_Source text_
# # # # #
243 Gregory Gibbs on Feb 25, 2012

I did understand his essay.  That is the problem. It is not really couched in mysterious language.  I think Mr. Kingsnorth would make a good writer.  Most people do not have the personalities for politics, nor the real aptitude.  I’ve seen his same reaction from people who’ve joined other small religious or political groups, then backed out later. Kingsnorth feels violence has been done to his personality, and that is probably true.  So he’s tired and disgusted.  Fine and thanks.

244 mike k on Feb 25, 2012

Gregory — You seem to believe that ‘politics’ is the real solution to our problems. Doesn’t the total corruption and failure of that illusion concern you? The trouble with ‘realists” is that their solutions not only do not work, they make things worse. Maybe you need some time alone deep in nature to get some new perspectives?

245 David Swallow on Feb 27, 2012

I liked this article a lot and much of it - especially on the reasons for becoming an environmentalist - were familiar to me.

However - and I work in forest carbon projects so I am biased - I felt that the ultimate message might miss the point. Imagine a large area of untouched primary rainforest, with high biodiversity, indigenous people, and all the rest of the ecosystem and carbon “commodities”  that a forest can produce. It doesn’t matter if this is preserved in the name of “sustainability” -  nurtured by carbon credits from the fat cats’ wallets - or surrounded by dreadlocked hippies holding hands with spliffs. It is being preserved, and that’s what matters.
“Sustainability” can be a tool, it’s nauseating when the term is constantly bandied about vacuously, but it is a language humans currently understand.
# # # # #
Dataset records
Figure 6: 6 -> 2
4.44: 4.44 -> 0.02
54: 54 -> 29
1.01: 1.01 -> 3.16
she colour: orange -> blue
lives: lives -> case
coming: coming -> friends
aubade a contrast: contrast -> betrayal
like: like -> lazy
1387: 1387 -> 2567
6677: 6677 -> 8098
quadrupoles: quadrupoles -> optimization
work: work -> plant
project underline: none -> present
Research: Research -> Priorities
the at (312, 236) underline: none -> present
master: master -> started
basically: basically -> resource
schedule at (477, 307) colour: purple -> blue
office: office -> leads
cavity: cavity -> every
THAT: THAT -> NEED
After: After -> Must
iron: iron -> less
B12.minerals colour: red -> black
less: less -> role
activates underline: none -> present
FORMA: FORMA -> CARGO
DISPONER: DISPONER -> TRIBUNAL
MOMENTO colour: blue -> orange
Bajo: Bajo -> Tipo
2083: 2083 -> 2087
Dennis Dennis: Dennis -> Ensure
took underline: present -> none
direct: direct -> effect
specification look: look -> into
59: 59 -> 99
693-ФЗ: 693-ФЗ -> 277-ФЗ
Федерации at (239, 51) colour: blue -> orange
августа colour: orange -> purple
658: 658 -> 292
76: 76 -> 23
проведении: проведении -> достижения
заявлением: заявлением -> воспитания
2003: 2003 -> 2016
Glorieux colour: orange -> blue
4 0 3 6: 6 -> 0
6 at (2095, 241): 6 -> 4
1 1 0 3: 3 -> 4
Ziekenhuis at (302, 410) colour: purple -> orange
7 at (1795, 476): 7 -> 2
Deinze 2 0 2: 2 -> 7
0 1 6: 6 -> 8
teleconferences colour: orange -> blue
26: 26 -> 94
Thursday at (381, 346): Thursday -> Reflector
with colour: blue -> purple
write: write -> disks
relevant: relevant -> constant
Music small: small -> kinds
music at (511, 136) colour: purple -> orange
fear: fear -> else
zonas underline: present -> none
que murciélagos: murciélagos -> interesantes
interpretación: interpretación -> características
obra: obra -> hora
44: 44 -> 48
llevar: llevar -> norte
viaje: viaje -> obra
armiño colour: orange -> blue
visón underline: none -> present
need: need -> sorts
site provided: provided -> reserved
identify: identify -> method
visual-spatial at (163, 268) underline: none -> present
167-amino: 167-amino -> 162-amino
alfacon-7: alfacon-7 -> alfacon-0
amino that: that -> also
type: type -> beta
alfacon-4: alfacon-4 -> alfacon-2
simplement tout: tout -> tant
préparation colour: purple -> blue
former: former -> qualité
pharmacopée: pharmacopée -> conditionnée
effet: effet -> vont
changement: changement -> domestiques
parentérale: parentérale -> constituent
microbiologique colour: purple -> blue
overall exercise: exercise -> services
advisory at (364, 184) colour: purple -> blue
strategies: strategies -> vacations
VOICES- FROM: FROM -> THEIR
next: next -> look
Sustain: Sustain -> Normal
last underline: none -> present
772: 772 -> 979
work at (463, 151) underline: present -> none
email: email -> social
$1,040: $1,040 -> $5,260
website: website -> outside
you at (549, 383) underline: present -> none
# # # # #
_Stated problem 1_
Transcribe a passage from the reader comments, beginning at the words "However - and" and stopping after the words "humans currently understand.".
_Stated problem 2_
Restate the rows of the change lists word for word, beginning at the first row and stopping after the row that contains "armiño colour: orange -> blue".

_Task response 1_
However - and I work in forest carbon projects so I am biased - I felt that the ultimate message might miss the point. Imagine a large area of untouched primary rainforest, with high biodiversity, indigenous people, and all the rest of the ecosystem and carbon “commodities”  that a forest can produce. It doesn’t matter if this is preserved in the name of “sustainability” -  nurtured by carbon credits from the fat cats’ wallets - or surrounded by dreadlocked hippies holding hands with spliffs. It is being preserved, and that’s what matters.
“Sustainability” can be a tool, it’s nauseating when the term is constantly bandied about vacuously, but it is a language humans currently understand.

_Task response 2_
Figure 6: 6 -> 2
4.44: 4.44 -> 0.02
54: 54 -> 29
1.01: 1.01 -> 3.16
she colour: orange -> blue
lives: lives -> case
coming: coming -> friends
aubade a contrast: contrast -> betrayal
like: like -> lazy
1387: 1387 -> 2567
6677: 6677 -> 8098
quadrupoles: quadrupoles -> optimization
work: work -> plant
project underline: none -> present
Research: Research -> Priorities
the at (312, 236) underline: none -> present
master: master -> started
basically: basically -> resource
schedule at (477, 307) colour: purple -> blue
office: office -> leads
cavity: cavity -> every
THAT: THAT -> NEED
After: After -> Must
iron: iron -> less
B12.minerals colour: red -> black
less: less -> role
activates underline: none -> present
FORMA: FORMA -> CARGO
DISPONER: DISPONER -> TRIBUNAL
MOMENTO colour: blue -> orange
Bajo: Bajo -> Tipo
2083: 2083 -> 2087
Dennis Dennis: Dennis -> Ensure
took underline: present -> none
direct: direct -> effect
specification look: look -> into
59: 59 -> 99
693-ФЗ: 693-ФЗ -> 277-ФЗ
Федерации at (239, 51) colour: blue -> orange
августа colour: orange -> purple
658: 658 -> 292
76: 76 -> 23
проведении: проведении -> достижения
заявлением: заявлением -> воспитания
2003: 2003 -> 2016
Glorieux colour: orange -> blue
4 0 3 6: 6 -> 0
6 at (2095, 241): 6 -> 4
1 1 0 3: 3 -> 4
Ziekenhuis at (302, 410) colour: purple -> orange
7 at (1795, 476): 7 -> 2
Deinze 2 0 2: 2 -> 7
0 1 6: 6 -> 8
teleconferences colour: orange -> blue
26: 26 -> 94
Thursday at (381, 346): Thursday -> Reflector
with colour: blue -> purple
write: write -> disks
relevant: relevant -> constant
Music small: small -> kinds
music at (511, 136) colour: purple -> orange
fear: fear -> else
zonas underline: present -> none
que murciélagos: murciélagos -> interesantes
interpretación: interpretación -> características
obra: obra -> hora
44: 44 -> 48
llevar: llevar -> norte
viaje: viaje -> obra
armiño colour: orange -> blue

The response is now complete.